Clinical Negligence & Catastrophic Injury Solicitors
Care errors at mental health unit led to young man's death, inquest rules
Inadequate communication, care and record keeping contributed to the death of a young man who absconded from a mental health unit, an inquest jury at Essex Coroner's Court concluded.
Jayden Booroff, 23, fled Finchingfield Ward at The Linden Centre, Chelmsford, shortly before 8pm on 23 October 2020. His body was found on railway lines two hours later.
Mr Booroff, from Chelmsford, was described as "talented musically" as he grew up but developed undiagnosed mental health problems. He was admitted to The Linden Centre on 19 October 2020 after being sectioned for a second time.
Jurors heard how Mr Booroff, who used cannabis, dropped out of Mountview College, a south London drama school, in about 2017 and "stopped taking care of himself.”
The inquest heard evidence that that staff did not update his care plan while in the unit, and previous written notes about suicidal thoughts and a risk of absconding were not transferred to the relevant electronic situation, background, assessment, recommendation (SBAR) forms.
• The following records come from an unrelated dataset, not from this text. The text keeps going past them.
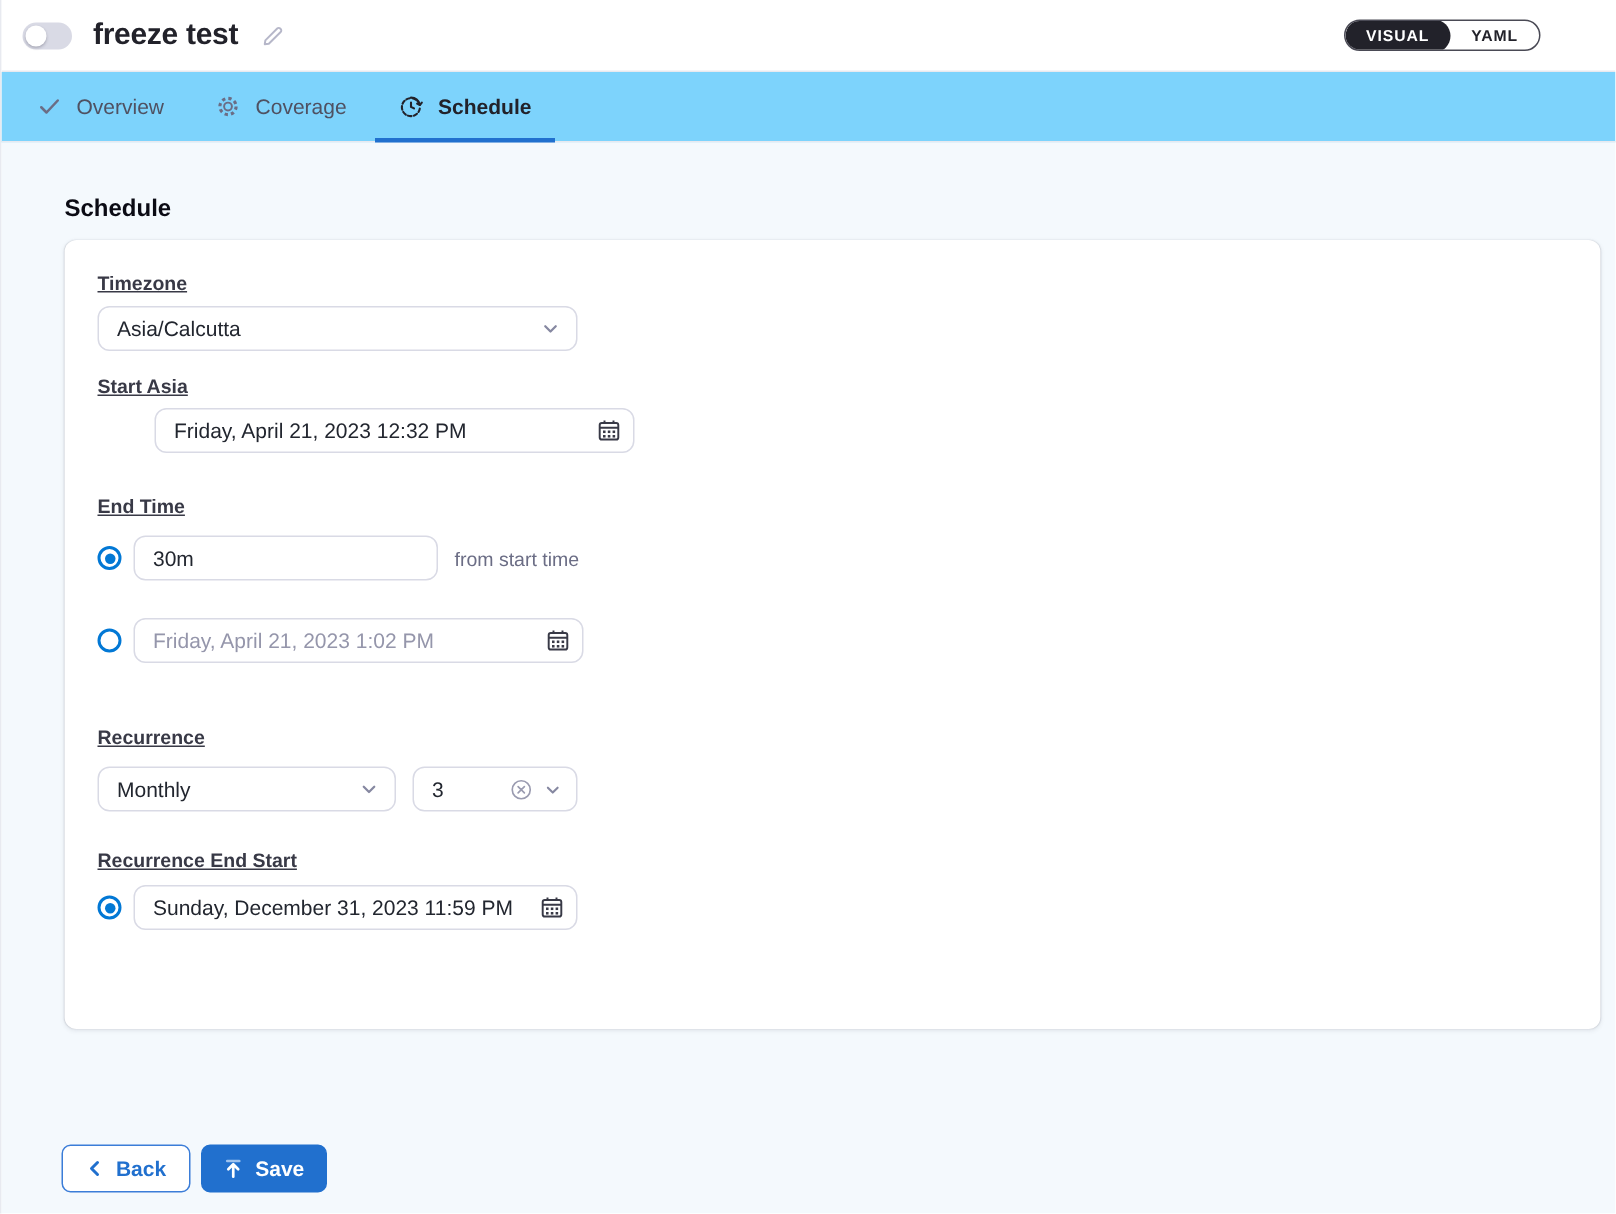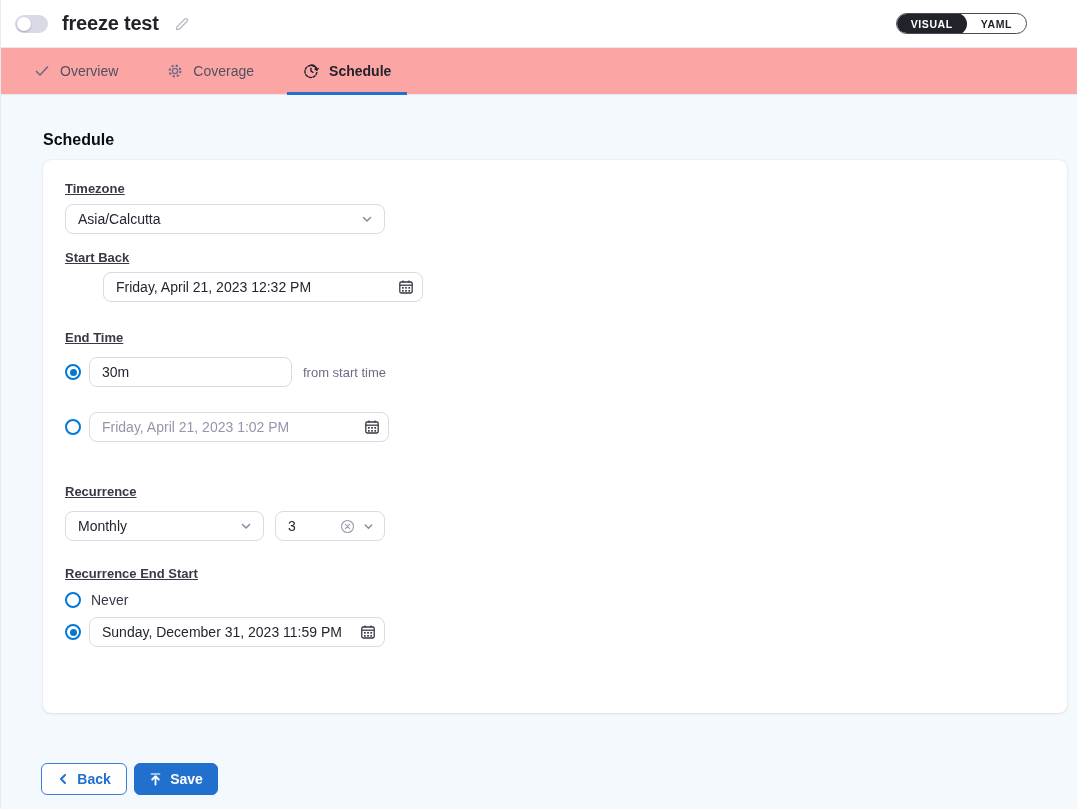--- a/index.html
+++ b/index.html
@@ -78,10 +78,10 @@
     height: 47px;
     display: flex;
     align-items: stretch;
-    padding-left: 17px;
-    background: #fca5a5;
+    padding-left: 8px;
+    background: #7dd3fc;
     border-bottom: 1px solid #e8e9ef;
-    gap: 17px;
+    gap: 3px;
   }
   .tab {
     display: flex;

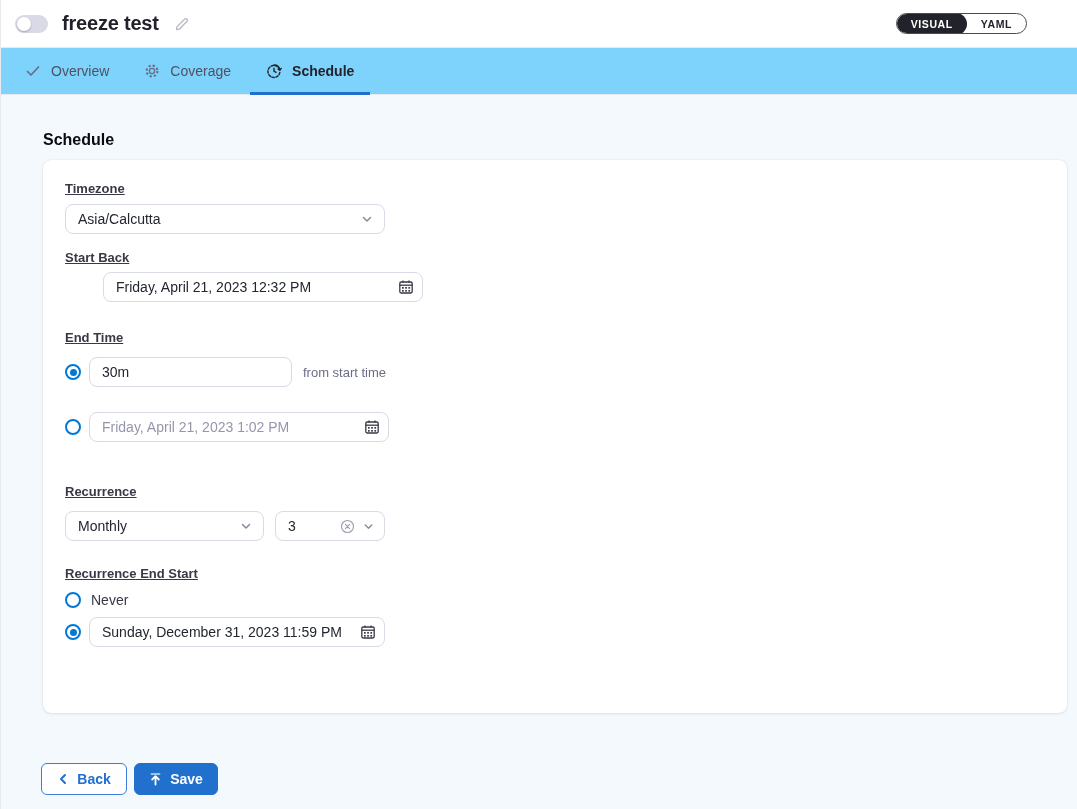--- a/index.html
+++ b/index.html
@@ -292,7 +292,7 @@
     </div>
 
     
-    <div class="field-label" style="margin-top:17px; margin-bottom:7px;">Start Back</div>
+    <div class="field-label" style="margin-top:17px; margin-bottom:7px;">Start Asia</div>
     <div class="input-wrap">
       <input class="text-input" style="width: 320px; margin-left: 38px;" readonly="" value="Friday, April 21, 2023 12:32 PM">
       <span class="cal">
The inquest was also told that his observations, made while he was receiving anti-psychotic medication, were decreased from four times per hour, to once per hour, without a "detailed plan."
A nurse, who Mr Booroff followed into a reception area before absconding, was not wearing her Pinpoint security alarm, which she had left in her car.
The inquest jury concluded that there were a "number of structural vulnerabilities which affected staff safety and security" and "levels of inconsistency with communication and care" which "had they been addressed earlier would have made a difference."
The jury also said that the use of the Pinpoint security alarm system was "inadequate"; the reporting of Jayden Booroff’s absconding risk "was not clear enough and led to a lack of awareness" and that "mistakes were made" in the updating of documents which "failed to capture important information."
The jury also said the response from police was "appropriate" and returned a narrative verdict following a two-week inquest.
The inquest was told that there had been nine previous incidents of absconding from the Linden Centre between 2017 – 2020, with one incident involving the doors to the Finchingfield Ward, where Jayden Booroff had been detained.
The Essex Partnership University NHS Foundation Trust (EPUT) said it made safety enhancements including investing £40m in improvements and claimed the changes resulted in a 60% reduction in absconding between 2019 and 2021. A security video intercom was fitted after the incident.
Trust chief executive, Paul Scott, said: "I am sorry for the failings in the care provided to Jayden. We are committed to continuously improving to provide the best possible care for those who need us most."
Speaking after the inquest, Mr Booroff's mother, Michelle Booroff, said: "Knowing that more could have been done to save my son's life is almost too much to bear, and I will simply never recover from my loss.
“I just wish he could be playing his piano and living out his life and his dreams but that got taken away from him, because of these fatal errors."
She backed calls from other campaigners to upgrade a public inquiry, investigating EPUT patient deaths, to a statutory inquiry.